_ACTION ITEM A_:
List every date or year that the lawsuit excerpt below mentions, in the order they appear.

_SELECTED EXTRACT_:
▼

Even after learning of the Maldonado incidents, plaintiff did not come forward with her allegations. However, plaintiff's attitude changed after Maldonado informed her in August 2001 that Bennett had exposed himself to three teenage girls. In 1995, Bennett was convicted of misdemeanor indecent exposure, for exposing himself to three teenage girls on I-275 while he was driving a company car. Defendant was aware of the incident, because the police determined Bennett's identity by tracing the car through Ford.5

After learning about the indecent exposure arrest and conviction, plaintiff filed the instant lawsuit in September 2001. Plaintiff claimed that defendant: (1) negligently retained Bennett, whom it knew had a propensity to sexually harass women; and (2) breached its obligation under the CRA to prevent Bennett from sexually harassing her.

▲

_ACTION ITEM B_:
Recast the rows of Block 1 below as a JSON list of strings, with one string per line and blank lines omitted. Leave the pictures out of the answer.

_SUPPLIED MATERIAL_:
▼

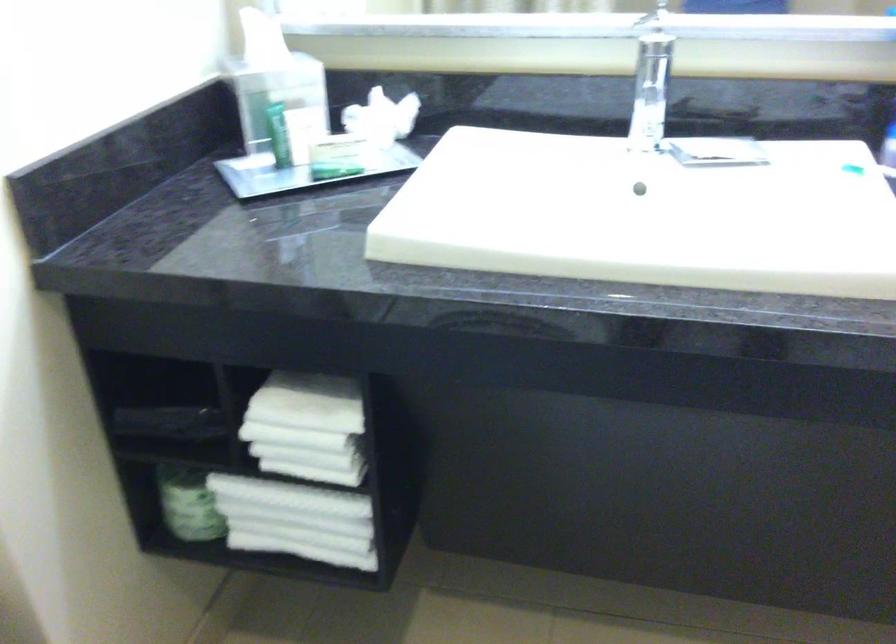
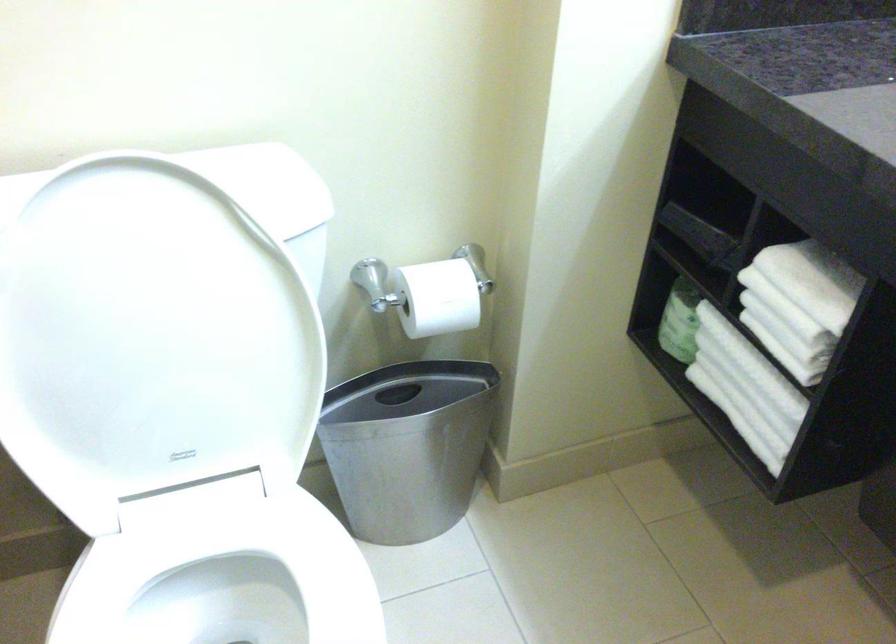
Locate, in the second image, the point that corresponds to (192,505) in the first image.

(679, 321)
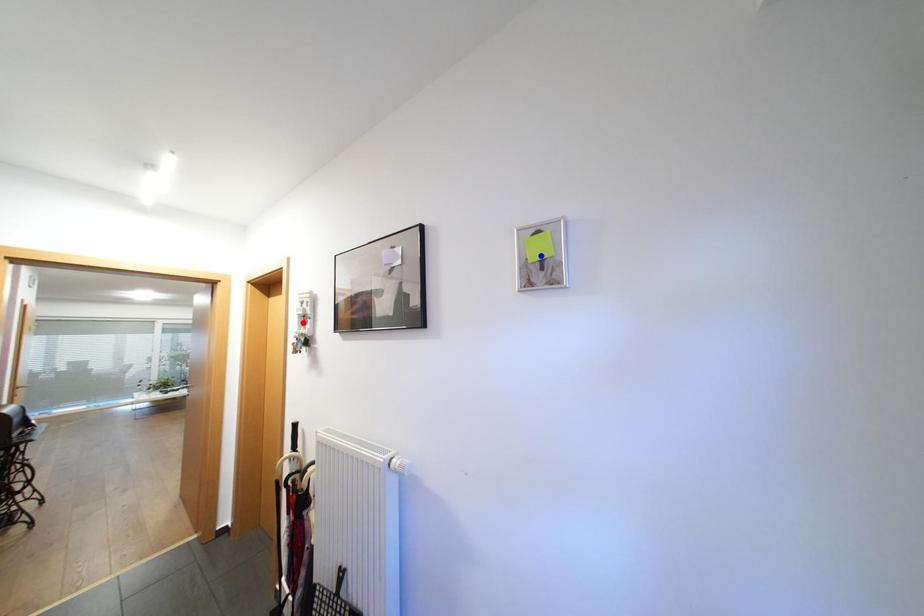
Question: In the image, two points are highlighted. Which point is nearer to the camera? Reply with the corresponding letter.

Choices:
 (A) blue point
 (B) red point

Answer: (A)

▲

_WRITTEN REPLY A_:
August 2001, 1995, September 2001

_WRITTEN REPLY B_:
[
  "Locate, in the second image, the point that corresponds to (192,505) in the first image.",
  "(679, 321)",
  "Question: In the image, two points are highlighted. Which point is nearer to the camera? Reply with the corresponding letter.",
  "Choices:",
  " (A) blue point",
  " (B) red point",
  "Answer: (A)"
]